[Aim of the task] Continue the essay about growing up a Bengals fan, picking up right after its last sentence.

I grew up with a father who was a one-time Bengals season ticket holder sometime in the 1980s and who, for some reason, still has an official VHS copy of the Bengals’ 20-16 Super Bowl XXIII loss to the San Francisco 49ers.  He used to wax poetic about the Ken Andersons and the Anthony Munozs, the Chris Collinsworths and the Tim Krumries.  Stories that made the players out to be Greek Gods in my imagination as I pondered a brighter, bygone era for my beloved Bengals.  My Dad even used to tell me about that time he played for the Bengals himself back in the 70s, starting as both the quarterback and #1 wide receiver, and throwing a Hail Mary so high and far he was able to run down the field and catch his own touchdown pass .  If you know my Dad you have probably heard that one, too .  An endearing tall tale of grandeur that, while silly, has been an inside joke with my father for years and is ultimately only possible through our shared love of the Bengals.

For me, sports is as much about the journey as it is about the destination.  Many of the fondest memories from my childhood revolve around sports, from watching Wildcats basketball games in the floor of my grandparent’s Kentucky living room to going to my first few Reds games as a child with my parents to being consoled by my Dad after yet another devastating Bengals loss.  For a better or worse outcome on the field these are moments I will cherish forever.  I can still remember my Mom taking me to a charity basketball game played by members of the 1990 World Series champion Cincinnati Reds and ensuring that I got an autograph and picture with my favorite baseball player at the time, Reds first baseman Hal Morris.  I can still remember my Stepdad taking me to see Boomer Esiason, then my favorite football player, in his second-to-last game as both a Bengal and an NFL quarterback as he took on the Dallas Cowboys in Cincinnati in 1997.  And I can still remember my Dad taking me to the second game ever played in Paul Brown Stadium in 2000, a preseason tilt against the Detroit Lions.  Of course, I couldn’t tell you the score of that one, but I do remember getting pizza delivered to the hotel room after the fact and watching the tape-delayed replay of the game and analyzing and pontificating about the future of then-rookie quarterback Carson Palmer. To someone who is not a sports fan that tries to tell me “it’s just a game,” these life experiences are the reasons I give as to why sports are so important to me to begin with. And this is why when people ask how I have remained so faithful to my teams over the years with more disappointing losses than glorious victories to speak of I tell them it is easy: win or lose I wouldn’t trade the surrounding memories for the world.

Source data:
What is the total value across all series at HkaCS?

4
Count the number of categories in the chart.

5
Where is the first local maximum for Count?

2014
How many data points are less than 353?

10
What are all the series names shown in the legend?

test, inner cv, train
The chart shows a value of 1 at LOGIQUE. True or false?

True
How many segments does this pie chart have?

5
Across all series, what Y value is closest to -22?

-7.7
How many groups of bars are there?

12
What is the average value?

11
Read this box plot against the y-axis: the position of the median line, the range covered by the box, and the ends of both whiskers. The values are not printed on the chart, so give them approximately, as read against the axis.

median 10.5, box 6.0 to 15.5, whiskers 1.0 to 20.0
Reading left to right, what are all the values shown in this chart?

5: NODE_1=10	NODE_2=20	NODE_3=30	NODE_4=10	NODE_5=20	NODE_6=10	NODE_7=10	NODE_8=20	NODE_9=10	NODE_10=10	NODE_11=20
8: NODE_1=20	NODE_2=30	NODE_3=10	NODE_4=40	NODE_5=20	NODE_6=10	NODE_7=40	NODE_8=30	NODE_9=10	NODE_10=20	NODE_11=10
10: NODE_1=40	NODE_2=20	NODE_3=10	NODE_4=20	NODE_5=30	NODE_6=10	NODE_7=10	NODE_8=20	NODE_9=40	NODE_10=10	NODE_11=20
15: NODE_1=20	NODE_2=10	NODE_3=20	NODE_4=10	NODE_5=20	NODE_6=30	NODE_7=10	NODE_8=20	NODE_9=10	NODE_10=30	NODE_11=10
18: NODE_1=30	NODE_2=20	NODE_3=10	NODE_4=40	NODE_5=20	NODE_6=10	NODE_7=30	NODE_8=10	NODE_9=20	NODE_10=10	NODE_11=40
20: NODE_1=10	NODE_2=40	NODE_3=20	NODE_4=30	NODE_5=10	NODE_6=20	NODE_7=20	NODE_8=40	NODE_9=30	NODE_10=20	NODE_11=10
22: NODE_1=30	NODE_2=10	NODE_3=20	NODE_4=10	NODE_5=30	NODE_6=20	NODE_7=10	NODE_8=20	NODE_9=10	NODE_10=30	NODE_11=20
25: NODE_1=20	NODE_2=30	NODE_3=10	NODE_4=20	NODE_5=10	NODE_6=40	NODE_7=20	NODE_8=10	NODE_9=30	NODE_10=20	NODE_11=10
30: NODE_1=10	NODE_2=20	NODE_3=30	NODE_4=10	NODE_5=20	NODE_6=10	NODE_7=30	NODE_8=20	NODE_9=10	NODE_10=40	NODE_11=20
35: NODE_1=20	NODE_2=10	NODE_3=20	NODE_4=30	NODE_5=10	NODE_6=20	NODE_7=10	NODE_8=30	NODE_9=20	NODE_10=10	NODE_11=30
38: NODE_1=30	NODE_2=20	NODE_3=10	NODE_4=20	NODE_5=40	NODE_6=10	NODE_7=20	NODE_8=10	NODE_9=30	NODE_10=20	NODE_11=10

[Result of this exercise]
That’s not to say my life revolves around sports or my happiness is dictated by the outcomes of a game because, let’s be honest, the end results in sports have little impact on the rest of our lives.  Yet, sports and sporting events have given me something to share with those who matter most in my life.  I am a Kentucky Wildcats fan (and alum) because of my maternal grandfather, as well as the majority of my Mom’s side of the family, and I grew up an Ohio State, Bengals, and Reds fan because of my parents and close friends.  So many sporting events have given me, my close friends, and my family members excuses to get together, suspend reality, and share in something that runs deeper than the game itself.  I can still remember aunts, uncles, and cousins from my Mom’s side of the family coming to town when I was a kid to take in a Reds/Cubs game at Riverfront Stadium (my cousin Derek is a die-hard Cubs fan, God bless him).  At this point I couldn’t tell you who won any of the games but I do recall having a great time with my family, and that feeling is not easy to recreate elsewhere and those moments are nearly impossible to replace.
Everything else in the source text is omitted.